Başka bir izahı yok!

Akıl, mantık, hukuk ya da gelenek-görenek… Hangisi böyle bir soruna bu çözümü önerir?

Altı can gitti, kan aktı, yuvalar darmadağın oldu,

Anneler evlatlarını, evlatlar annelerini kaybetti.

Kan döküldü ve fitne-fesat tohumları ekildi.

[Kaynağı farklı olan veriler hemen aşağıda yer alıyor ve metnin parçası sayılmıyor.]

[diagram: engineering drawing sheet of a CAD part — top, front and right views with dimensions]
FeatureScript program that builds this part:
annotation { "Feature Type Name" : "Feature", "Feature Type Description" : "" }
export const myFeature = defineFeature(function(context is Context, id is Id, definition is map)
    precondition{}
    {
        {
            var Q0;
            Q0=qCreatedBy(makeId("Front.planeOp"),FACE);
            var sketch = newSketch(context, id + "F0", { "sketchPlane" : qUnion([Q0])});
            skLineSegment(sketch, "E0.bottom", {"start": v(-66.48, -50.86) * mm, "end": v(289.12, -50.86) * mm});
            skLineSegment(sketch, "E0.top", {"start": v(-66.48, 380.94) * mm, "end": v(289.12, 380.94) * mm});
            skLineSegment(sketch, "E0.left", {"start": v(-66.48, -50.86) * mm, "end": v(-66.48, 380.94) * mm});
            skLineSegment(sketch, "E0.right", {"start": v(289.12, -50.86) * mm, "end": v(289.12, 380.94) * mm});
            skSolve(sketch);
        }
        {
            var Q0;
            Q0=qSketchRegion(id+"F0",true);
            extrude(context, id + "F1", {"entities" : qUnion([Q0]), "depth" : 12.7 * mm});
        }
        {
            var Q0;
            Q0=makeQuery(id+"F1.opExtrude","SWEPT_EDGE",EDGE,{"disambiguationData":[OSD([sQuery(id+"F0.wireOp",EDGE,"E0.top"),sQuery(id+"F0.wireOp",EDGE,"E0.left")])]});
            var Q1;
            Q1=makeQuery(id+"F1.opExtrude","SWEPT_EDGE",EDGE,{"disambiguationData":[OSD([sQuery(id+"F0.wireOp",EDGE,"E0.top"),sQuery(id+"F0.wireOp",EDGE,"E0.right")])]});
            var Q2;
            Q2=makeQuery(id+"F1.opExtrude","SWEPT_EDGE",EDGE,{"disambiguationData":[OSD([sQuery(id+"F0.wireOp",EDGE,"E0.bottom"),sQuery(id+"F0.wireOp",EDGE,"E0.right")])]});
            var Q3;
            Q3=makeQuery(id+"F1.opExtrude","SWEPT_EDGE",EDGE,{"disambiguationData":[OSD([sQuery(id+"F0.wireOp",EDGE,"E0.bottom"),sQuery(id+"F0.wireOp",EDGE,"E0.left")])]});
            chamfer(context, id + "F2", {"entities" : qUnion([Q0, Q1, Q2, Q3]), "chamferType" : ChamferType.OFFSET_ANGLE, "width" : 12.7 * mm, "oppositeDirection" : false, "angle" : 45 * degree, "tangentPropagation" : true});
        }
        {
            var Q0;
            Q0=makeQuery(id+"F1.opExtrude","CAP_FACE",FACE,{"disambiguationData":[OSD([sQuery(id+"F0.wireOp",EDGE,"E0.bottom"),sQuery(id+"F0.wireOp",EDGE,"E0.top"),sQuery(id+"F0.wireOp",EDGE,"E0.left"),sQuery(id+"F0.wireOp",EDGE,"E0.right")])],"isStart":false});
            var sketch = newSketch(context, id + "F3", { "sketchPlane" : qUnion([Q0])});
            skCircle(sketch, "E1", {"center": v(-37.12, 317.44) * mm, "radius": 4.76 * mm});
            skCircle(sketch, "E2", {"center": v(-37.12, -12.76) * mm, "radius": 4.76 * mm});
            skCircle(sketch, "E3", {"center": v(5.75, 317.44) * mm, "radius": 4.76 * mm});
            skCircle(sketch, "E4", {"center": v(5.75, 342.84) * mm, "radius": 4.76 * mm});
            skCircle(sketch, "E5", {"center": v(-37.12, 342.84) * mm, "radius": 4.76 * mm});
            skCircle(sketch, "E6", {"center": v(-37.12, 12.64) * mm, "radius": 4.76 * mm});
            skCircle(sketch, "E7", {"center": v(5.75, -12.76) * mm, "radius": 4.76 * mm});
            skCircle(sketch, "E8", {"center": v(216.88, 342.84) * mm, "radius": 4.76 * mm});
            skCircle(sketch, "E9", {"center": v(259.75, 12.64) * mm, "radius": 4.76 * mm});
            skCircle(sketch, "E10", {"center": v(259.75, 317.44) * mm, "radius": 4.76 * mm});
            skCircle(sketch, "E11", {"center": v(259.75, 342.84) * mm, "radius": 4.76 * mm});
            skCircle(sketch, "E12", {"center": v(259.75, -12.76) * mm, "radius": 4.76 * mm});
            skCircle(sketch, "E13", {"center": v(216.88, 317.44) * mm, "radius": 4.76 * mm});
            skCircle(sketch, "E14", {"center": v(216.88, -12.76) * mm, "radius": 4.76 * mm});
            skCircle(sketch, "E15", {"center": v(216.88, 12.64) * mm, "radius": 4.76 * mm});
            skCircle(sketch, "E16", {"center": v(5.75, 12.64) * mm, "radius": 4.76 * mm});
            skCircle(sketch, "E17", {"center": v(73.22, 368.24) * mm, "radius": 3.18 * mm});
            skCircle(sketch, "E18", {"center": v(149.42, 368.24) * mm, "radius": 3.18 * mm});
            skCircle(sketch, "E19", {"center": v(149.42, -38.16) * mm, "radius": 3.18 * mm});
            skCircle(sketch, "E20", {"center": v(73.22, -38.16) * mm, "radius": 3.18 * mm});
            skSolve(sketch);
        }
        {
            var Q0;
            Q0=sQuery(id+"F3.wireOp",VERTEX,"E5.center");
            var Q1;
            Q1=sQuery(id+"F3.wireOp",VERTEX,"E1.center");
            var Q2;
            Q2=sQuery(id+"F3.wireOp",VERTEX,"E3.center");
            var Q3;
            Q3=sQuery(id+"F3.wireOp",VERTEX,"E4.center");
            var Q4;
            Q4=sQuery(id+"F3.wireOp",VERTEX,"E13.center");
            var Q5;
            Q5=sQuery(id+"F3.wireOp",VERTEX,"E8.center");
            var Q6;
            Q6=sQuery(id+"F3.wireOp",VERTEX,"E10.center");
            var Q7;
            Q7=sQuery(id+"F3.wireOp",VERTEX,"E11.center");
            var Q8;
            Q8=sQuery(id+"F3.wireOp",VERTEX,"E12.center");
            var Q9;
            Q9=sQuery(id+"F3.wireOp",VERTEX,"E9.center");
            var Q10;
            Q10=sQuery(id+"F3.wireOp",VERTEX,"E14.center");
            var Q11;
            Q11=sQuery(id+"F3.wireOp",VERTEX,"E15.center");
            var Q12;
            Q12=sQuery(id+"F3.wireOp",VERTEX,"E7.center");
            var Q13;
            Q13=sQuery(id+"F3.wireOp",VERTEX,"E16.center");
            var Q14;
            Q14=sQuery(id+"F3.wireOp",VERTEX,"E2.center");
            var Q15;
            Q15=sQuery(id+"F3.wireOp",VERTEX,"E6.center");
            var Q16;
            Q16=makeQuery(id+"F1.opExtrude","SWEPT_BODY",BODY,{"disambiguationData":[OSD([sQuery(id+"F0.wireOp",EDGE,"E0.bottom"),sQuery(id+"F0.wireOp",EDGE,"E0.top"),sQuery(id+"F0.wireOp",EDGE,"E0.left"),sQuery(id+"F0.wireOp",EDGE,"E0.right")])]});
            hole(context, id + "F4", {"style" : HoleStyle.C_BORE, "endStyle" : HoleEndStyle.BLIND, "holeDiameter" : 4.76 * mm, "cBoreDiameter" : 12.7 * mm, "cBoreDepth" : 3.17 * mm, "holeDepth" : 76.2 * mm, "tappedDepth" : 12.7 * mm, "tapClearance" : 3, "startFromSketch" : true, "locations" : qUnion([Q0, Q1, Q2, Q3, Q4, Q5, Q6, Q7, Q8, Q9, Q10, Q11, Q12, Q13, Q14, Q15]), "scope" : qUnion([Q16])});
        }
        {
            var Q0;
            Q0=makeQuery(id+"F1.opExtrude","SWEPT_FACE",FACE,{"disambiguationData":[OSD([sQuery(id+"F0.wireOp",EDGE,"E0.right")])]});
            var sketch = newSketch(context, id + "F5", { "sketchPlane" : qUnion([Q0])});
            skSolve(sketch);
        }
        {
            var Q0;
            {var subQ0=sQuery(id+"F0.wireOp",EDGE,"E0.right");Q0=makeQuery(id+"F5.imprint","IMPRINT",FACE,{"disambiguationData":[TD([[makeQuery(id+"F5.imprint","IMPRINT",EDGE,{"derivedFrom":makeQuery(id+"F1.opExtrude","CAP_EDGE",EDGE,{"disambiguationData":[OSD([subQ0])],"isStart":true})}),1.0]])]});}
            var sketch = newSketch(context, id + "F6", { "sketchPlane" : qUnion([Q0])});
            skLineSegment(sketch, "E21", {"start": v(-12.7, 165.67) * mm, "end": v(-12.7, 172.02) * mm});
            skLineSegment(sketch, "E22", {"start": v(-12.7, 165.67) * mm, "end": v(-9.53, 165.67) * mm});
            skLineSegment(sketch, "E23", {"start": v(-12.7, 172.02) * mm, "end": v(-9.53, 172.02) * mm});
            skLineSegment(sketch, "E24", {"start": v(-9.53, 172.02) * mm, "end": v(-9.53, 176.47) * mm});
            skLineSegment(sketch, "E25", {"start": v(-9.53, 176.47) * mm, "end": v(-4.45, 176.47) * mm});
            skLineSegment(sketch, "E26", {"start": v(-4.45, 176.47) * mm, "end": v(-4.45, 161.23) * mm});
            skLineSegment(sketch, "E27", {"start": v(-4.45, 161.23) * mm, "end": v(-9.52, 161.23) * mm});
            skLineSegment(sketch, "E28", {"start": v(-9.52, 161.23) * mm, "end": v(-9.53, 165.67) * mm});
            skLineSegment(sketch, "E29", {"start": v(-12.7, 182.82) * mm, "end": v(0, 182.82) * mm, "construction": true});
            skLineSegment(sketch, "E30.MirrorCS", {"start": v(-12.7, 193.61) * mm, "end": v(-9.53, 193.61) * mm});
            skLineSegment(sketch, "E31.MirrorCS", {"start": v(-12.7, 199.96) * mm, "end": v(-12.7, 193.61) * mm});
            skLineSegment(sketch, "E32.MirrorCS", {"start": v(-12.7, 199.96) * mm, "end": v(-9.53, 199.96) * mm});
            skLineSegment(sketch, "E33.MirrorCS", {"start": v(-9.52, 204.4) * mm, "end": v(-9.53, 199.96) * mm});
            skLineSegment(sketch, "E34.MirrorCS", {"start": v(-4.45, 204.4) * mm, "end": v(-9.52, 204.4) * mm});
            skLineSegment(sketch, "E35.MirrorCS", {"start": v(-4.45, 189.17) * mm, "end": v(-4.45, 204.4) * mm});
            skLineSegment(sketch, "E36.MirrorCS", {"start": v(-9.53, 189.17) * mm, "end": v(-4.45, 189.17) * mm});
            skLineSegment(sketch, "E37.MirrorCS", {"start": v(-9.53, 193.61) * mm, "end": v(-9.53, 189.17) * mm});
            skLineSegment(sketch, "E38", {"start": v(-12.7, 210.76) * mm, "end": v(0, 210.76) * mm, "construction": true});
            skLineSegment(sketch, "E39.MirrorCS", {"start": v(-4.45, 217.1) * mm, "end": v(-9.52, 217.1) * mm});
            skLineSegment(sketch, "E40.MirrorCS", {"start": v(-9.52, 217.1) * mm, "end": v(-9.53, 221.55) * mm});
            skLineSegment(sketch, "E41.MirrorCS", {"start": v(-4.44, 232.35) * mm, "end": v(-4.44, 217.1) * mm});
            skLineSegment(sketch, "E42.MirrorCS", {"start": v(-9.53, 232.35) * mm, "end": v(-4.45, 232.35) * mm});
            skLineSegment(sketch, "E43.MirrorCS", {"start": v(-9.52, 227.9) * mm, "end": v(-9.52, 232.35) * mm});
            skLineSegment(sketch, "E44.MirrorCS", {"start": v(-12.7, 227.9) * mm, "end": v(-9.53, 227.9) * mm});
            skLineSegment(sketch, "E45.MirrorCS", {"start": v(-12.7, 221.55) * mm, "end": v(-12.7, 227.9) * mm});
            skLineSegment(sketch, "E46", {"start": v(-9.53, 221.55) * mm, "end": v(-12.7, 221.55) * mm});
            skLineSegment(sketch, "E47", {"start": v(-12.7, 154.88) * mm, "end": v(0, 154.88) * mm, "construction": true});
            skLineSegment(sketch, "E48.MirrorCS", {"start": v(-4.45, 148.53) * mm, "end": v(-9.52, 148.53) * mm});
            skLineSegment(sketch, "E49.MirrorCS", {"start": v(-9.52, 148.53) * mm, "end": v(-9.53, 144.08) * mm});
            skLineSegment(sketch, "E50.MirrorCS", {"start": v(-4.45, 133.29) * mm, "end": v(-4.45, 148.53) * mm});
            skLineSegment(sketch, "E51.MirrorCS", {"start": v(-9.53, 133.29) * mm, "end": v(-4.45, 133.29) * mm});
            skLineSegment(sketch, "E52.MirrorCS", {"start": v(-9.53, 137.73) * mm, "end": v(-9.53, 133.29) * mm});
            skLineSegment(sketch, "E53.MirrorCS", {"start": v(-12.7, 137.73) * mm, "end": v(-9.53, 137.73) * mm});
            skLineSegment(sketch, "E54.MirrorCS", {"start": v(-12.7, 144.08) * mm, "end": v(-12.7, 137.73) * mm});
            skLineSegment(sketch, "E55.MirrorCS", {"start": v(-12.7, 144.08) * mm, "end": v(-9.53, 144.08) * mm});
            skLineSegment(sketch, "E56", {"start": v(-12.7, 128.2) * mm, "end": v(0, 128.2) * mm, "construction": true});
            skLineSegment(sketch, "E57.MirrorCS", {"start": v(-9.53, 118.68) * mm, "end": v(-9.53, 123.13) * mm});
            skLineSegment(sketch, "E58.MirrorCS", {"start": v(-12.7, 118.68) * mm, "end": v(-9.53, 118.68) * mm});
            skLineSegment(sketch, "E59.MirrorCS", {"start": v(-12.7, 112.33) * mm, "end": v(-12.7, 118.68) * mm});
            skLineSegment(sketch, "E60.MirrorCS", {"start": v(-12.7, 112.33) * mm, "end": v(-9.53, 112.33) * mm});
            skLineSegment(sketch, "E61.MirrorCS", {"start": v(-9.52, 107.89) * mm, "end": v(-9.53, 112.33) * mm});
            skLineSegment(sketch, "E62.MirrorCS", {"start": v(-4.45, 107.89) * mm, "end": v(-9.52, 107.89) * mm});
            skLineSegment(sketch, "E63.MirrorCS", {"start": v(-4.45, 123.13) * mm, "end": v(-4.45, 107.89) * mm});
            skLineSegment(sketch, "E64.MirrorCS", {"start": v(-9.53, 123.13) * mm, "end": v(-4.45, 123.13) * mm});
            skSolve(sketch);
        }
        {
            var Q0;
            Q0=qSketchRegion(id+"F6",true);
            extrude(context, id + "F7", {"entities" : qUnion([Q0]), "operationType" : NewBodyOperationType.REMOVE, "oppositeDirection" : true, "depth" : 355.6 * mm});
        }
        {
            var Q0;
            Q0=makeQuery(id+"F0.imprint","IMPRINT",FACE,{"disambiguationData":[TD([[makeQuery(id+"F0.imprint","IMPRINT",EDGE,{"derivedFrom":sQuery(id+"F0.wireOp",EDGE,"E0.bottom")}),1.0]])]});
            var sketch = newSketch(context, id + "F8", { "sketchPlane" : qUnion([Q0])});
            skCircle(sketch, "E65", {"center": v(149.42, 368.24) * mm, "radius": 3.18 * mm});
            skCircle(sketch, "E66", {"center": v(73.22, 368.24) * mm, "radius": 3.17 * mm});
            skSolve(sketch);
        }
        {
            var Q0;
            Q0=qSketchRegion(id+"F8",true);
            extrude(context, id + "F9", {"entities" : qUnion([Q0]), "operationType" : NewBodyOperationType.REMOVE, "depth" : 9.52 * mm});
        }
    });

Belki de on yıllarca sürecek bir kan davası başladı.

Değer miydi?

Değer miydi bunca cana, acıya…

Ateş düştüğü yeri yakar ancak bu vaka merhamet ve vicdan sahibi herkesin yüreğini dağladı.

Lakin!

Sadece üzülmek ve vicdanen huzursuz olmak dertlerimize çare olmuyor.

Bir şey yapmalı…

Başı iki elin arasına alıp derin derin düşünmeli.

Toplum neden bu hale geldi?

Toplumunun fiilleri neden nefsin ve şeytanın emellerine hizmet eder oldu?

Aşiretlerde, köylerde büyükler vardı; seydalar ve kanaat önderleri vardı.

İnsanlar onlardan fikir almadan iş yapmazdı. Toplumun manevi liderleriydi onlar.

Nerede büyükler, nerede seydalar?

Önce kültürümüzden kopardılar.

Yavaş yavaş Allah-u Teâlâ ile bağlar zayıfladı.

Manevi boşluk boy gösterdi. Allah korkusu kalmayınca cürümler arttı, zulümler çoğaldı.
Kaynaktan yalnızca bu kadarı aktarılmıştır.